The world is anxiously watching the Chinese housing market, in the wake of property developer China Evergrande Group’s potential default. Market watchers have been drawing comparisons to the US crash in 2008, and some even to Japan’s property bust two decades earlier. But although there are some similarities, China’s situation is fundamentally different from either of those two episodes.
The most obvious comparison for a potential Chinese real estate crash is the US housing bubble that burst after the fall of Lehman Brothers. By now, we know that land bubbles are especially pernicious since they involve so much debt. When they pop, they tend to take the financial system down with them, causing lenders to pull back out of fear of insolvency and illiquidity. That’s what happened to the US But as commentators have been quick to point out, China is not really in danger of this kind of scenario, because the government controls the banks. If President Xi Jinping tells Chinese banks to continue to lend, they will do so, no matter what sort of toxic Evergrande-style sludge is on their balance sheets.
Japan’s bubble and crash in the early 1990s is an example that relatively few outside the country understand, but which many may instinctively associate with China because both countries are in East Asia.
In the late 1980s, Japan’s efforts to catch up to the West had come to full fruition, but its growth was correspondingly slowing.

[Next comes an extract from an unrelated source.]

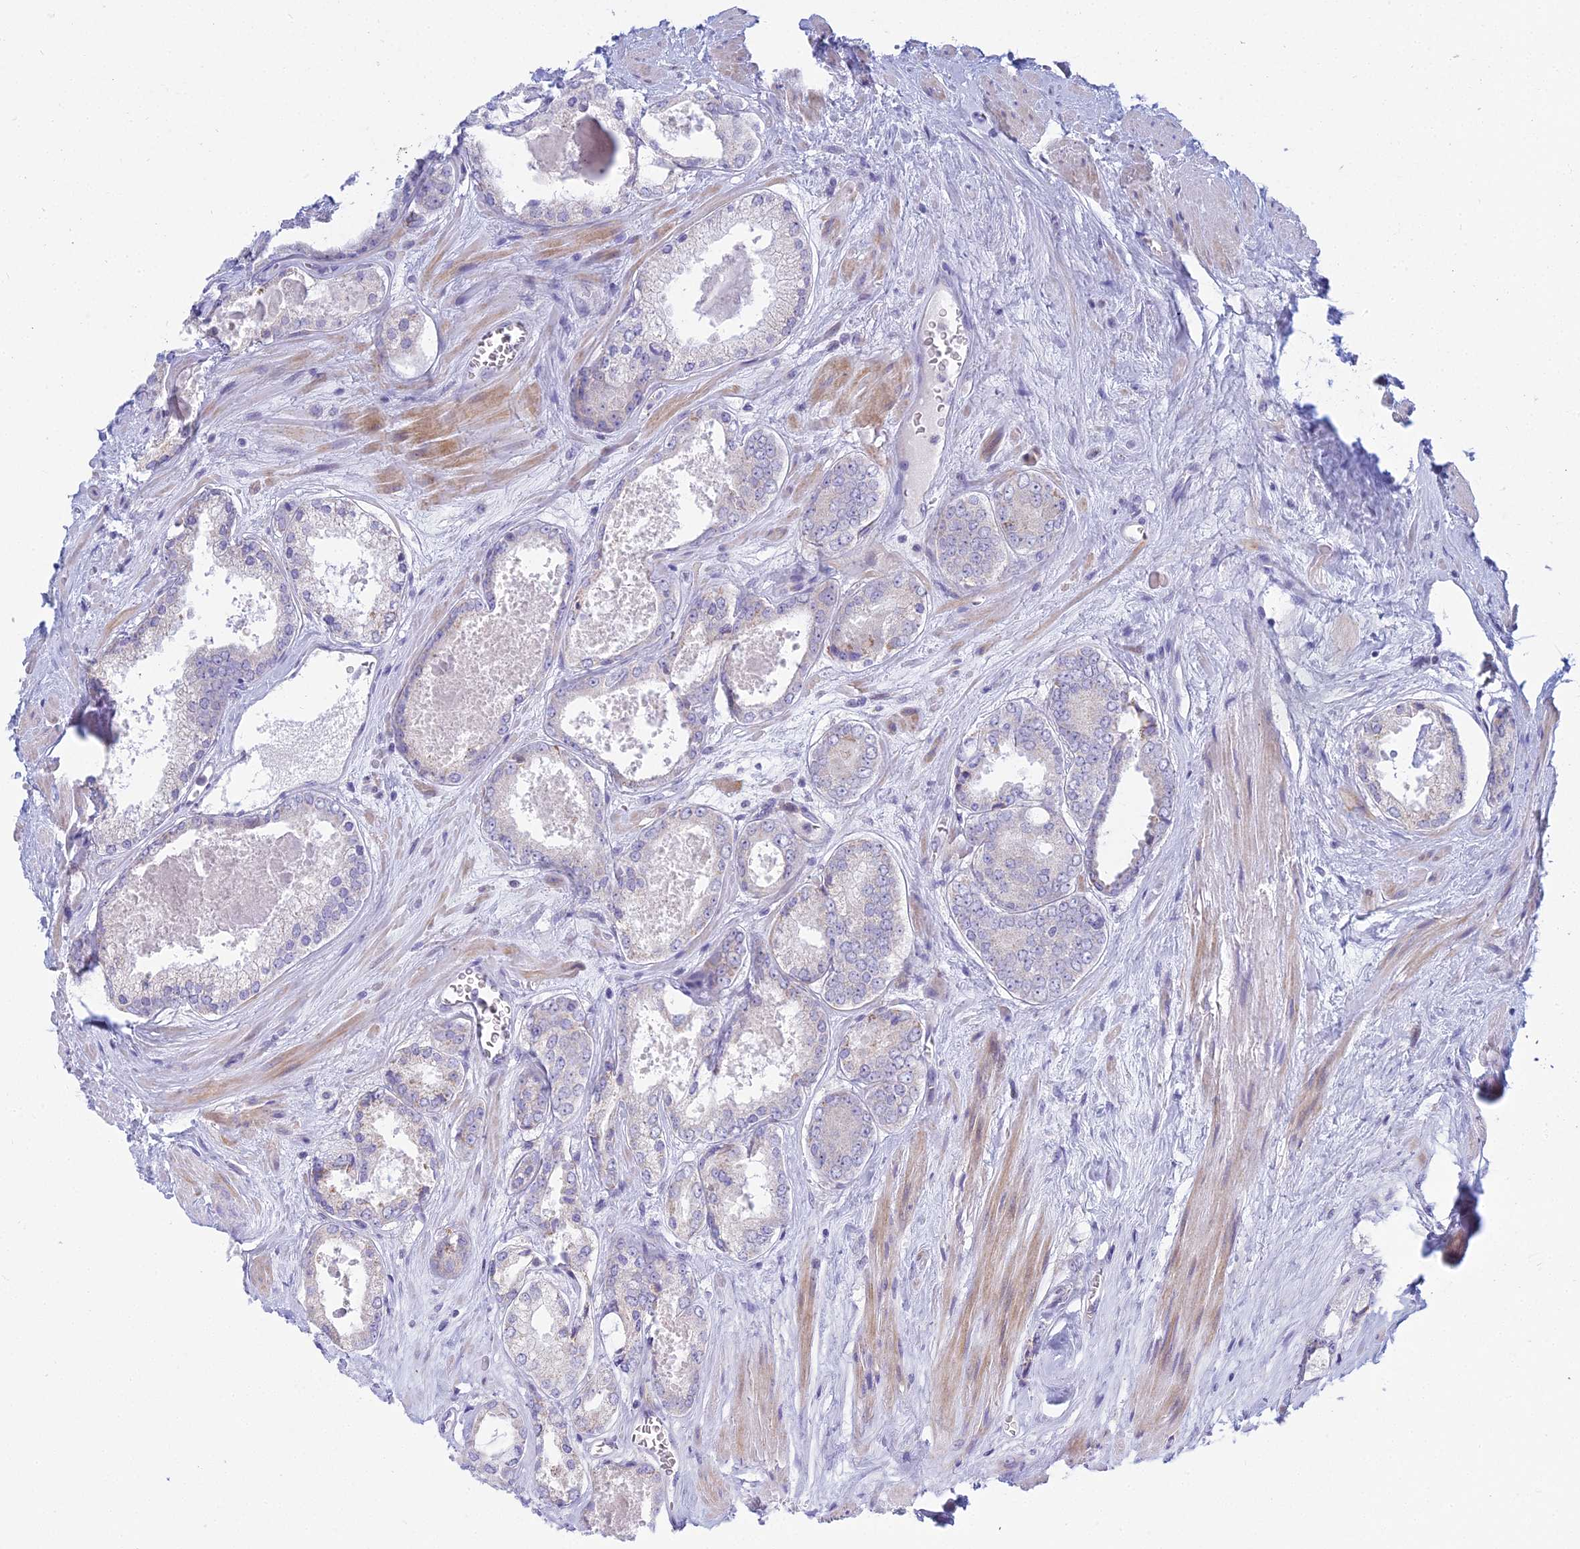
{"staining": {"intensity": "negative", "quantity": "none", "location": "none"}, "tissue": "prostate cancer", "cell_type": "Tumor cells", "image_type": "cancer", "snomed": [{"axis": "morphology", "description": "Adenocarcinoma, Low grade"}, {"axis": "topography", "description": "Prostate"}], "caption": "The micrograph displays no significant expression in tumor cells of prostate adenocarcinoma (low-grade).", "gene": "PRR13", "patient": {"sex": "male", "age": 68}}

In an effort to sustain the growth they were accustomed to, Japanese banks got into real estate finance in a big way, helped by deregulation, low interest rates and a strong currency. So far, this sounds a bit like China. Every time China’s economy is in danger of slowing, it commands banks to lend, and they mostly lend to real estate and associated industries like construction. This is a more deliberate version of what Japan did, but the impetus to sustain rapid growth is probably similar.
Another factor that helped pump up Japan’s bubble was its financial system. Unlike in the US, most companies borrowed from big banks instead of issuing bonds. To get loans, companies needed collateral, and the collateral banks were most eager to accept was land. That increased the demand for urban real estate, pumping up the price bubble, but it also exacerbated the collapse on the way down; when companies’ collateral depreciated, banks wouldn’t lend to them anymore, forcing them to curb operations.
Again, this is unlikely to be a problem for China. Chinese companies certainly have a ton of debt, but if real estate isn’t part of their core business, it probably doesn’t matter for bank lending if their land holdings depreciate; the government can still just direct loans their way if it wants. Companies that depend on real estate or construction — and local governments that finance themselves with land sales — will certainly take a huge hit if the property sector goes down, but manufacturers and other companies will likely be safe, unlike in Japan.
So that’s the good news. Basically, both the US and Japan had capitalistic financial systems where lenders could and did pull back when real estate crashed; China has no such vulnerability.
But in every respect except financial stability, China’s economy is more vulnerable to a real estate crash than either America’s or Japan’s was. Real estate and related industries account for almost 30% of China’s GDP — a far higher share than the US at the height of its boom. If Xi is really serious about shifting the Chinese economy away from real estate and toward manufacturing, as he has declared, it will be a painful adjustment. If he uses Evergrande’s fall and a resultant real estate crash as the occasion to make that structural shift, the pain will be even greater because it will be concentrated in a short amount of time.
To make matters worse, Chinese citizens are extraordinarily dependent on real estate for their nest eggs — the homeownership rate is 90%, and it’s estimated that urban Chinese people have more than 70% of their net worth in property. This is something Japan didn’t have to deal with; Japanese houses tend to depreciate rather than appreciate, because the government scraps and rebuilds them every so often. So at least when land prices crashed, the middle class wasn’t wiped out. The US middle class took a larger hit, but if China’s land prices go down, the financial carnage among the general populace will be of epic proportions.
Finally, a long-lasting bust in real estate would greatly lessen China’s ability to respond to macroeconomic shocks. Japan and the US use traditional monetary and fiscal policy to fight recessions, but China has always relied on the expedient of ordering banks to lend. Without real estate, there will be far fewer profitable enterprises for Chinese banks to lend to, meaning China will be vulnerable to the next recessionary shock that comes along.
So China’s real estate situation is fairly different from that of the US and Japan in their housing crashes, but in many ways it’s worse. No, it doesn’t have the financial fragility of a capitalist country, but its middle-class wealth, stabilization policy, and long-term growth are more dependent on real estate. Any company invested in China, or who makes a living exporting to China, should be very nervous about the potential fallout from Evergrande.